* Start *

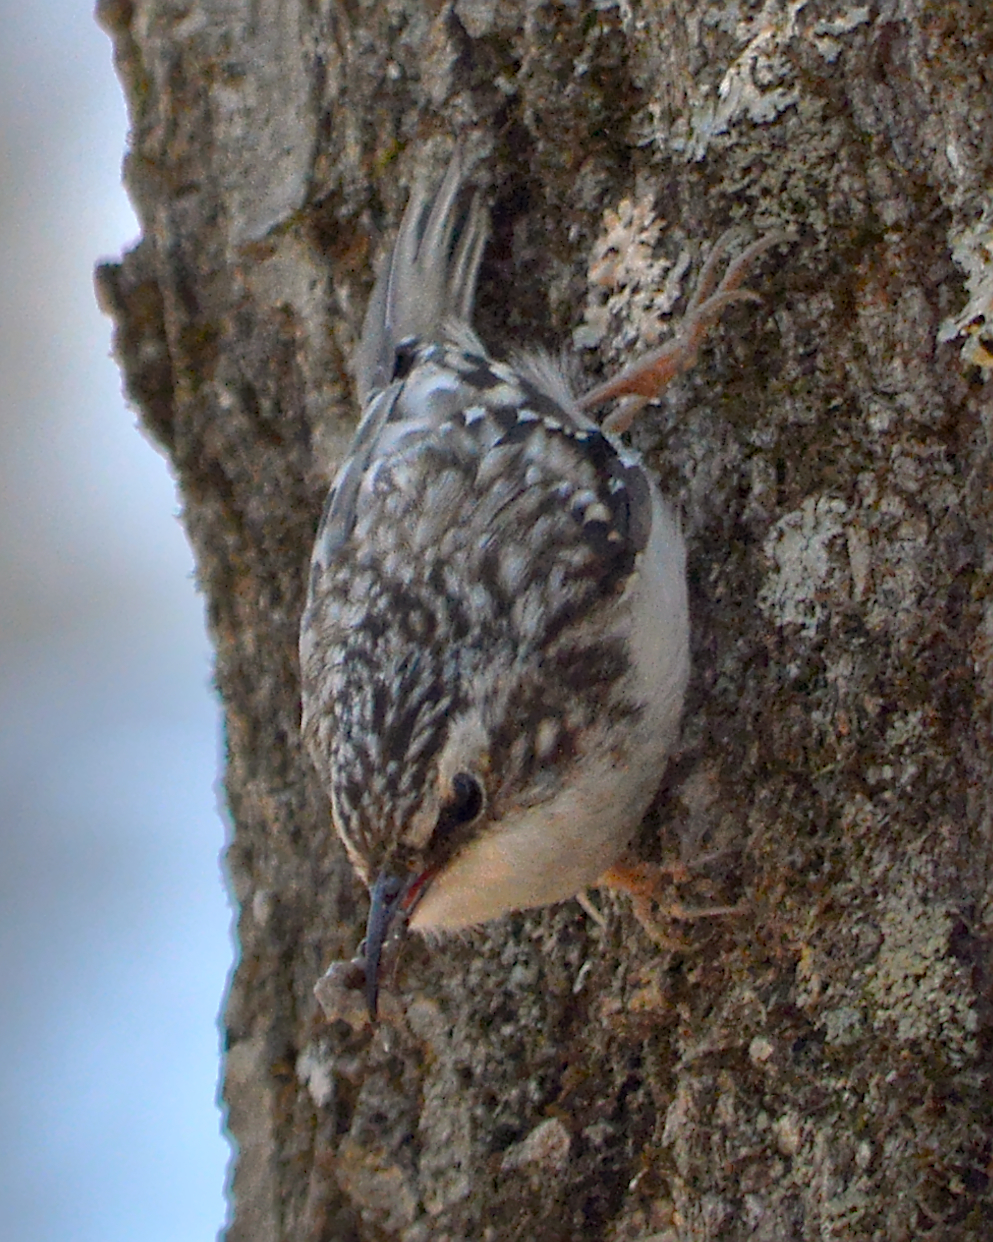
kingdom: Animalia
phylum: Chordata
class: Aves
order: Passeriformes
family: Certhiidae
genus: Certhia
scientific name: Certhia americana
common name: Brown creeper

* End *
* Start *

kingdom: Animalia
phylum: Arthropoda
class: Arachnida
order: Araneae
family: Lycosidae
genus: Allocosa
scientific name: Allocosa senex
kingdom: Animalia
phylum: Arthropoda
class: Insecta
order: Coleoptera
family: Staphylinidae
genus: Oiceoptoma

* End *
* Start *

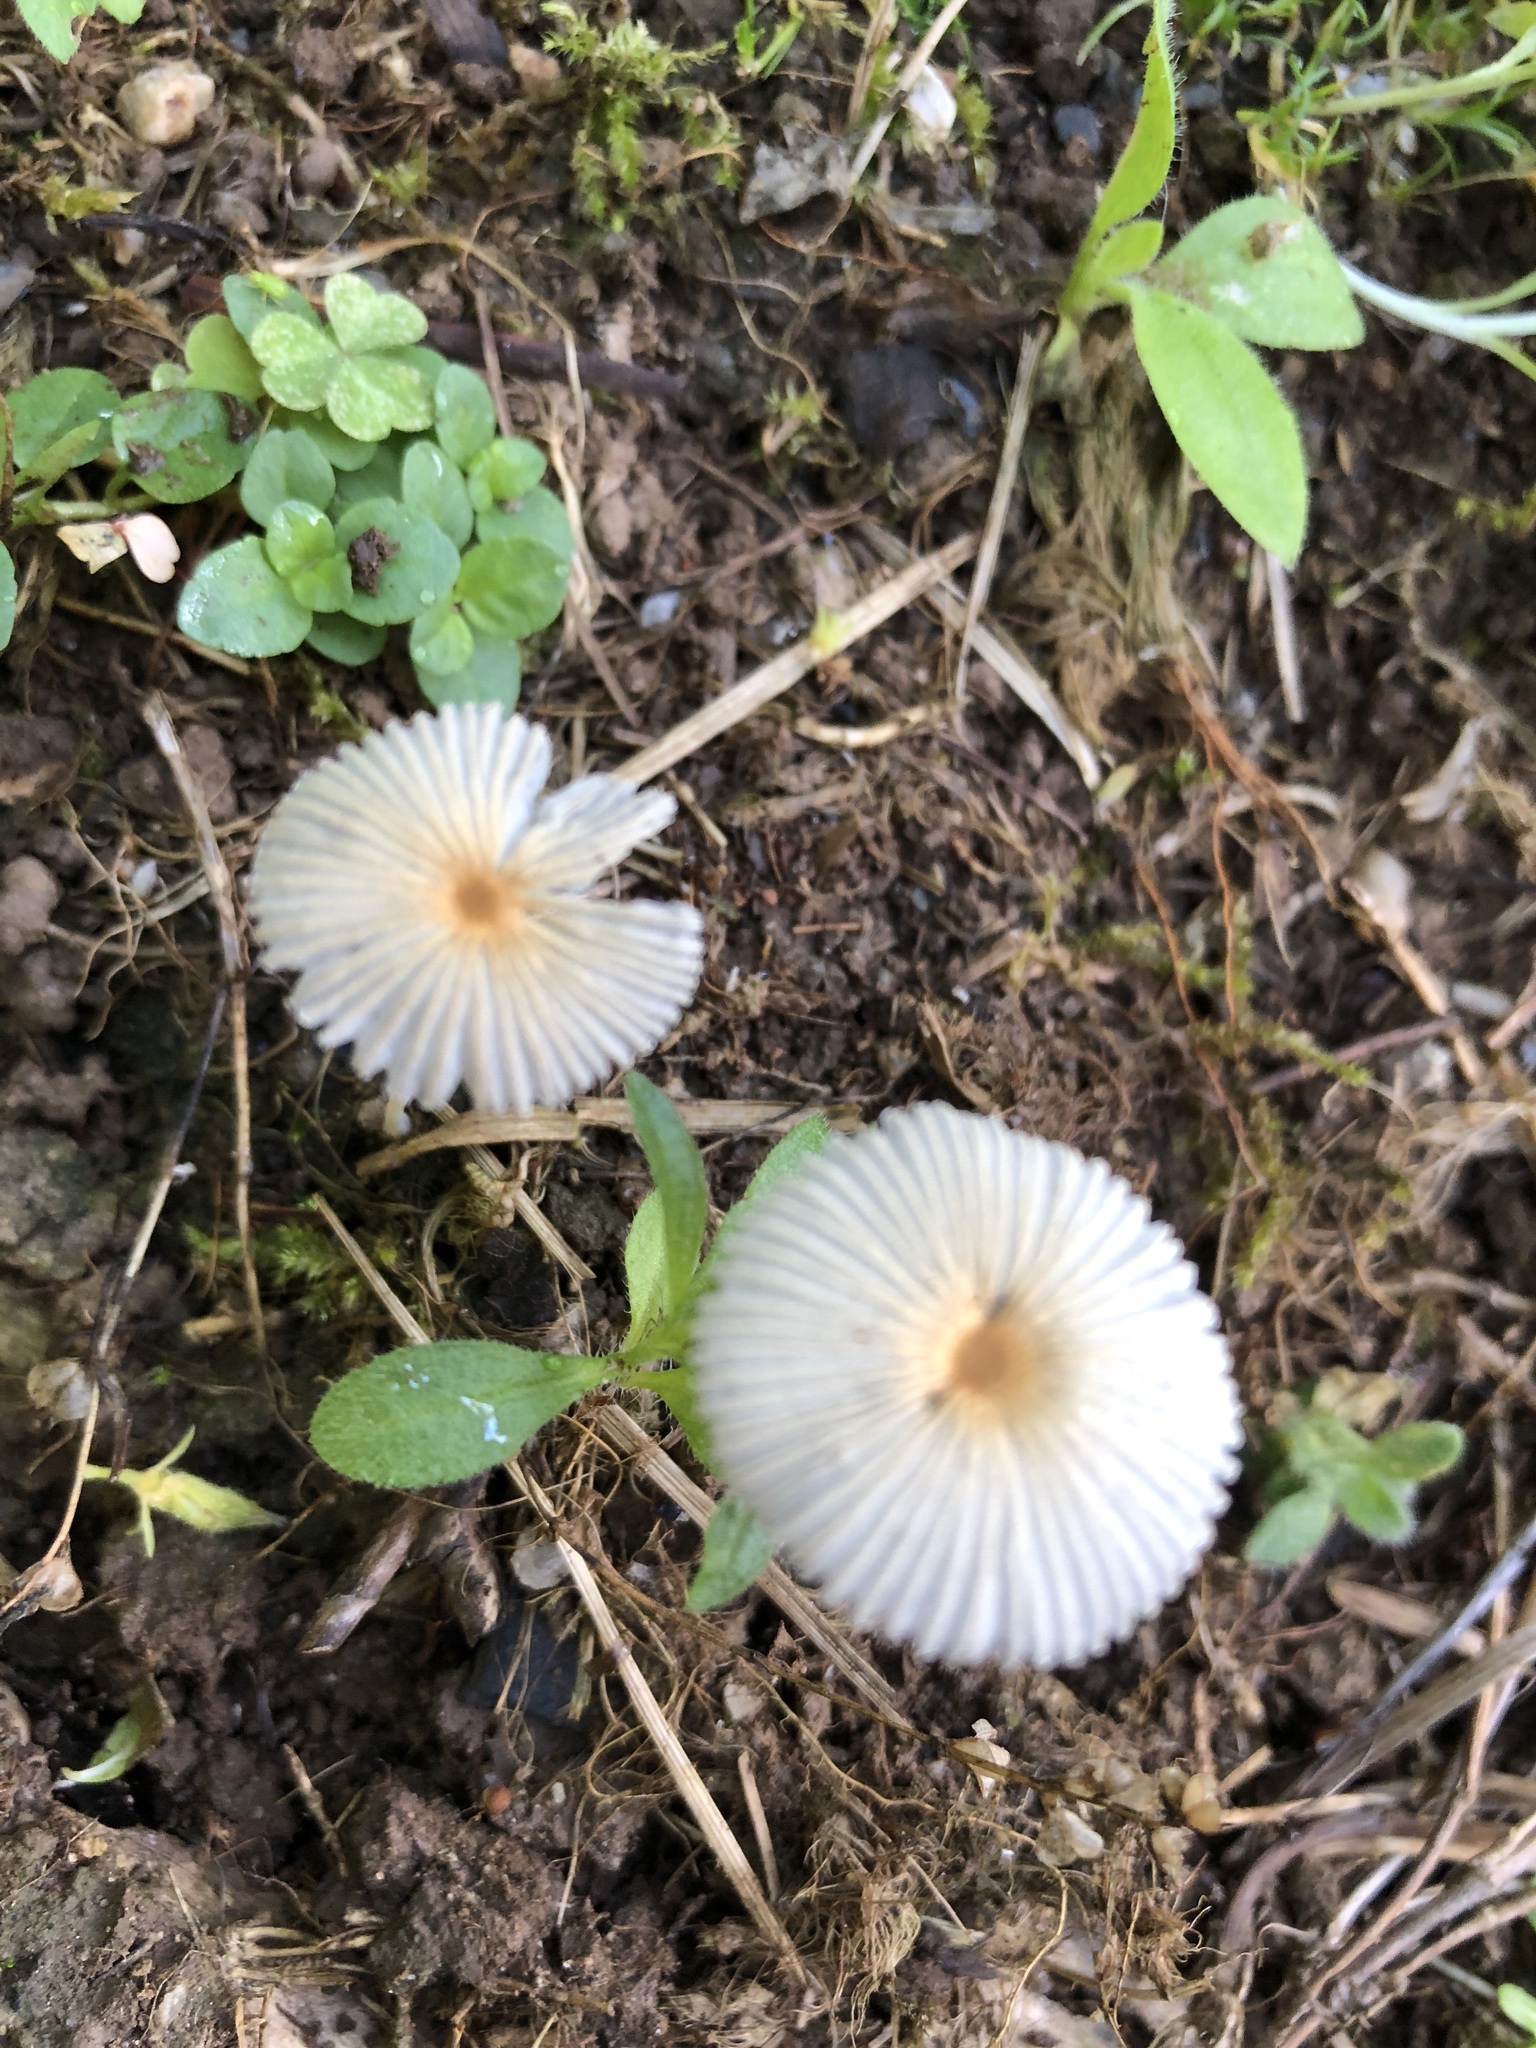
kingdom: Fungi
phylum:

* End *

The task
Take the lines starting with the one that has "order: Araneae" and going on through the one that has "family: Staphylinidae", and write them out again with "species" put in place of "scientific name" and nothing else changed.

Written solution
order: Araneae
family: Lycosidae
genus: Allocosa
species: Allocosa senex
kingdom: Animalia
phylum: Arthropoda
class: Insecta
order: Coleoptera
family: Staphylinidae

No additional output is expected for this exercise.